___ Provided records ___
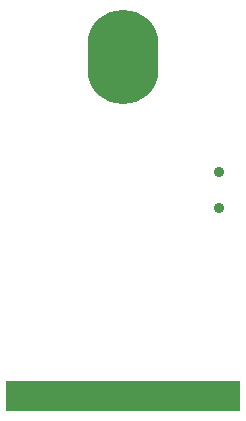
<source format=gbr>
%TF.GenerationSoftware,KiCad,Pcbnew,9.0.3*%
%TF.CreationDate,2025-08-15T19:30:48-04:00*%
%TF.ProjectId,M.2-to-Serial-RPI-3P-Debug-UART,4d2e322d-746f-42d5-9365-7269616c2d52,rev?*%
%TF.SameCoordinates,Original*%
%TF.FileFunction,Soldermask,Bot*%
%TF.FilePolarity,Negative*%
%FSLAX46Y46*%
G04 Gerber Fmt 4.6, Leading zero omitted, Abs format (unit mm)*
G04 Created by KiCad (PCBNEW 9.0.3) date 2025-08-15 19:30:48*
%MOMM*%
%LPD*%
G01*
G04 APERTURE LIST*
%ADD10O,6.000000X8.000000*%
%ADD11C,0.900000*%
G04 APERTURE END LIST*
%TO.C,J1*%
G36*
X122580000Y-140090000D02*
G01*
X142430000Y-140090000D01*
X142430000Y-142640000D01*
X122580000Y-142640000D01*
X122580000Y-140090000D01*
G37*
%TD*%
D10*
%TO.C,H1*%
X132505000Y-112640000D03*
%TD*%
D11*
%TO.C,SW1*%
X140647500Y-125445000D03*
X140647500Y-122445000D03*
%TD*%
M02*

</source>
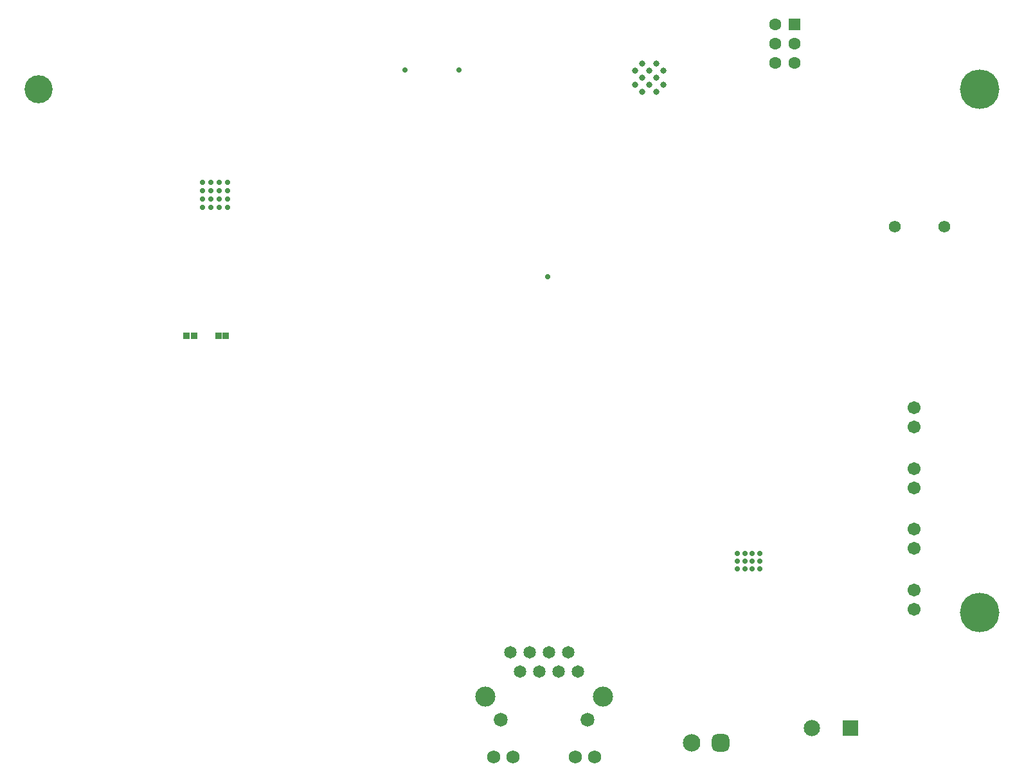
<source format=gts>
G04*
G04 #@! TF.GenerationSoftware,Altium Limited,Altium Designer,21.9.1 (22)*
G04*
G04 Layer_Color=8388736*
%FSLAX25Y25*%
%MOIN*%
G70*
G04*
G04 #@! TF.SameCoordinates,3683F5DD-B2EF-4FE9-AD71-088996B23F6A*
G04*
G04*
G04 #@! TF.FilePolarity,Negative*
G04*
G01*
G75*
%ADD15C,0.02800*%
%ADD16R,0.03556X0.03359*%
%ADD17C,0.06200*%
%ADD18C,0.06706*%
%ADD19C,0.14580*%
%ADD20C,0.20485*%
%ADD21C,0.07198*%
%ADD22C,0.10426*%
%ADD23C,0.06824*%
%ADD24C,0.06493*%
%ADD25R,0.08465X0.08465*%
%ADD26C,0.08465*%
%ADD27C,0.09068*%
G04:AMPARAMS|DCode=28|XSize=90.68mil|YSize=90.68mil|CornerRadius=24.67mil|HoleSize=0mil|Usage=FLASHONLY|Rotation=180.000|XOffset=0mil|YOffset=0mil|HoleType=Round|Shape=RoundedRectangle|*
%AMROUNDEDRECTD28*
21,1,0.09068,0.04134,0,0,180.0*
21,1,0.04134,0.09068,0,0,180.0*
1,1,0.04934,-0.02067,0.02067*
1,1,0.04934,0.02067,0.02067*
1,1,0.04934,0.02067,-0.02067*
1,1,0.04934,-0.02067,-0.02067*
%
%ADD28ROUNDEDRECTD28*%
%ADD29C,0.06312*%
%ADD30R,0.06312X0.06312*%
%ADD31C,0.02769*%
%ADD32C,0.03300*%
D15*
X940500Y830000D02*
D03*
X912500D02*
D03*
D16*
X802870Y692000D02*
D03*
X799130D02*
D03*
X819370D02*
D03*
X815630D02*
D03*
D17*
X1166400Y748500D02*
D03*
X1191995D02*
D03*
D18*
X1176201Y644606D02*
D03*
Y654606D02*
D03*
Y613110D02*
D03*
Y623110D02*
D03*
Y581613D02*
D03*
Y591613D02*
D03*
Y550117D02*
D03*
Y560117D02*
D03*
D19*
X722298Y820000D02*
D03*
D20*
X1210487D02*
D03*
X1210500Y548359D02*
D03*
D21*
X961953Y492705D02*
D03*
X1006953D02*
D03*
D22*
X953961Y504713D02*
D03*
X1014945D02*
D03*
D23*
X958370Y473413D02*
D03*
X968370D02*
D03*
X1000535D02*
D03*
X1010535D02*
D03*
D24*
X966953Y527705D02*
D03*
X971953Y517705D02*
D03*
X976953Y527705D02*
D03*
X981953Y517705D02*
D03*
X986953Y527705D02*
D03*
X991953Y517705D02*
D03*
X996953Y527705D02*
D03*
X1001953Y517705D02*
D03*
D25*
X1143500Y488189D02*
D03*
D26*
X1123500D02*
D03*
D27*
X1061000Y480724D02*
D03*
D28*
X1076000D02*
D03*
D29*
X1104500Y853500D02*
D03*
X1114500Y843500D02*
D03*
X1104500D02*
D03*
X1114500Y833500D02*
D03*
X1104500D02*
D03*
D30*
X1114500Y853500D02*
D03*
D31*
X986500Y722500D02*
D03*
X1096406Y575000D02*
D03*
Y578937D02*
D03*
Y571063D02*
D03*
X1092468D02*
D03*
X1088531D02*
D03*
X1084595D02*
D03*
Y578937D02*
D03*
Y575000D02*
D03*
X1088531Y578937D02*
D03*
Y575000D02*
D03*
X1092468Y578937D02*
D03*
Y575000D02*
D03*
X807506Y758802D02*
D03*
X811837D02*
D03*
X816168D02*
D03*
X820498D02*
D03*
X807506Y763133D02*
D03*
X811837D02*
D03*
X816168D02*
D03*
X807506Y767464D02*
D03*
X811837D02*
D03*
X816168D02*
D03*
X820498D02*
D03*
X807506Y771794D02*
D03*
X811837D02*
D03*
X816168D02*
D03*
X820498D02*
D03*
Y763133D02*
D03*
D32*
X1031776Y829612D02*
D03*
X1046224Y829573D02*
D03*
Y822388D02*
D03*
X1039000D02*
D03*
X1031776D02*
D03*
X1035388Y818776D02*
D03*
X1042612D02*
D03*
X1035388Y826000D02*
D03*
X1042612Y825961D02*
D03*
X1035388Y833224D02*
D03*
X1039000Y829612D02*
D03*
X1042612Y833224D02*
D03*
M02*

</source>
___
=== Activity ===
Only a number is wanted here: how many lines in the entries contain the word "source"?

=== Solution below ===
4